This is a Message Board Post that is gatewayed to this mailing list.
Surnames: Snider, Snyder
Classification: Query
Message Board URL:
http://boards.ancestry.com/mbexec/msg/rw/Hi.2ADI/1765.2.1.1.2.1.1
Message Board Post:
Nel,
You'll be familiar with the old U.S. 54 then. It runs through Fulton and Mexico, up
through Laddonia, and points further north and east. Last time I was in the area, in 1993,
they had changed the course of 54 and everything was completely different. In my day, 54
was four lanes only to a mile or so north of Kingdom City, and went through Auxvasse as
well.
My daughter Sarah was born at Mexico-Audrain County Hospital in Mexico.
My Nancy's sister Sarah, who married Henry Meyer, ended up in Daviess County,
Missouri, just over the Gentry County line. Apparently the post office address was McFall,
which is in Gentry County. Most of that branch of the family is also buried in Gentry
County.

Dataset entries:
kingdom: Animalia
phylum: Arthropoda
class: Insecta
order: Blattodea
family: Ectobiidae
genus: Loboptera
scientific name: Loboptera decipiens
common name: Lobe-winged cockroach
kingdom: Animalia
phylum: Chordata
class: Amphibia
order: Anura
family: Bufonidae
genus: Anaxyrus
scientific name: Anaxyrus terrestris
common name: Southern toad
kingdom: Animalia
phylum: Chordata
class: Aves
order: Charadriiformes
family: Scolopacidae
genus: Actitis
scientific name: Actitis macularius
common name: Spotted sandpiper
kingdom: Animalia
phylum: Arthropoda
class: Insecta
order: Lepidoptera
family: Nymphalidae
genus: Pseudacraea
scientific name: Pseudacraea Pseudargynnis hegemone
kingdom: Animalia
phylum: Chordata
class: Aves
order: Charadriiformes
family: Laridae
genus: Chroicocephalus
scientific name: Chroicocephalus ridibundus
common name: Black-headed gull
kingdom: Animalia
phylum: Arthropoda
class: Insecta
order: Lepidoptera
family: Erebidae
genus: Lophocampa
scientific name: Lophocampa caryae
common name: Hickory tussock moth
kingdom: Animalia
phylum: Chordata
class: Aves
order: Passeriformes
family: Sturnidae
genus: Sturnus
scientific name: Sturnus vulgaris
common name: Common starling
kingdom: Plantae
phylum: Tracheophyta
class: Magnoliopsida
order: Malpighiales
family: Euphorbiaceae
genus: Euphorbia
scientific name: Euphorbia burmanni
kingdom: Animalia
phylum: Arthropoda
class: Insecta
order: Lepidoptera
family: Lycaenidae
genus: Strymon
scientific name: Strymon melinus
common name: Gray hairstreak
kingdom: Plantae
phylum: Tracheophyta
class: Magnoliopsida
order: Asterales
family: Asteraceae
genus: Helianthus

__Exercise requirements__
Continue the genealogy message board post about the Snider and Snyder families from the point where it stops. The records are drawn from a separate, unrelated source.

__Task result__
Several of John Snider/Snyder's children went to Iowa in the 1850s. Sarah Meyer was
among them; but she and Henry found the winters too cold, and after a year or two they
went to Missouri instead. Nancy stayed in Iowa longer, but she and her husband moved to
Kansas between Jan 1875 and sometime in 1878. Their brother, Henry Wallace Snyder, ended
up at Hutchinson, Reno, Kansas, where he lived out his life. I am in touch with one of his
descendants.
I actually have step-cousins who were born Hoyts, but I have no idea where their family
came from. My relationship to them was through their mother, who died in November at the
age of 80. She was my stepfather's sister.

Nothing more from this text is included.